Indian truckers seem to be the most sensible people in the country. They merrily cheered their way through Richard Gere kissing Shilpa Shetty, although whether they would go on to heed Gere’s advice to them on safe sex — “No condoms, no sex” — is another matter. Shetty and Gere were performing at an HIV/AIDS awareness mega-event in Delhi for which the audience consisted of around 3,000 truckers. The trouble started when the news channels and papers went on a sort of loop with footage and stills of the impromptu jig-ending-in-a-kiss-on-the-cheeks. (Shetty was caught unawares in the first few moments, but quickly got into the spirit of it.) The media, though far from censorious, did seem to be left a bit breathless by it all. But the Shiv Sainiks in Mumbai saw red, and went about their usual business of breaking and burning. Things caught on, and Gere’s effigies were burnt in a number of cities. Complaints against obscenity in public were filed with the police, and three lawyers have also gone to court against Gere and Shetty. A Jaipur magistrate has ordered NDTV to surrender the original videotape of the incident by next week.

Gere has apologized to just about everybody; there have been wry comments from the British press (which now regards Shetty as its very own); bloggers cannot stop spluttering with NRI outrage against the desi prudes; and Shetty has tried to explain Gere’s sweetness, harmlessness and gentlemanliness to her offended compatriots — in her fresh, new cultural-ambassador manner.

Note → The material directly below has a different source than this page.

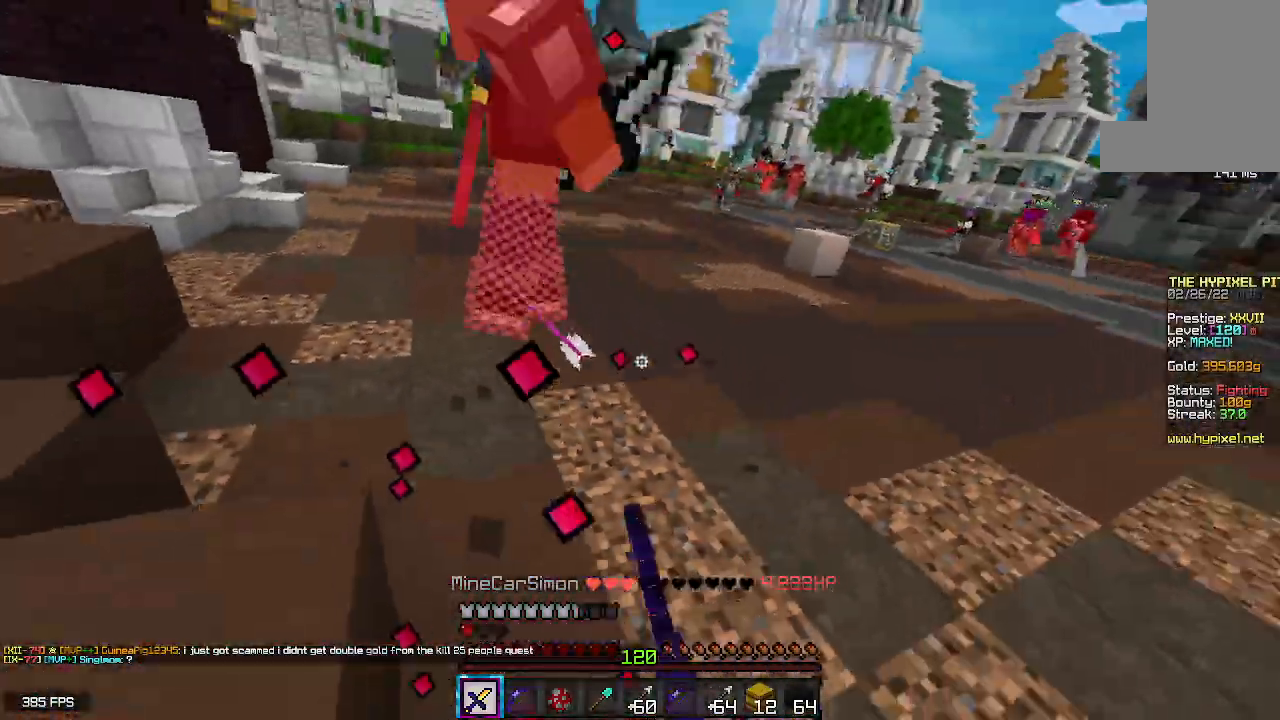
{"keys": ["w"], "mouse": [], "events": [[150, "d", "down"], [300, "d", "up"]]}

Naturally, the whole thing has been happening in the name of that oft-invoked non-concept — Indian culture. It feels like a waste of words to ask the inevitable question: why should a 21st- century democracy reckon with such an absurd set of reactions to something as banal as a showbiz kiss? And why should it do so repeatedly? Remember Shabana Azmi and Nelson Mandela, or Rakhi Sawant and Mika? Think of the dreary routine of savagery on Valentine’s Day every year. Think of Husain and naked Hindu goddesses, or ministers (BJP as well as Congress) and Fashion TV, or chief ministers and bar girls, or communist leaders and cabaret dancers, and one can carry on for ever. What the Shiv Sainiks and their lumpen brethren do unabashedly, politicians and bureaucrats, of every hue, do with more solemn authority. But it feels the same to adults who resent being arm-twisted into notions of decency. It feels like the bludgeoning of common sense and an appalling waste of energy and time.

If one bothers to get to the bottom of this, what is it about sex and erotic freeness, or about anything that might, rightly or wrongly, evoke either of these, that prudes and bigots seem to mind? Perhaps the answer is too sordid to contemplate, especially when this trait comes with the power to make important public decisions and definitions.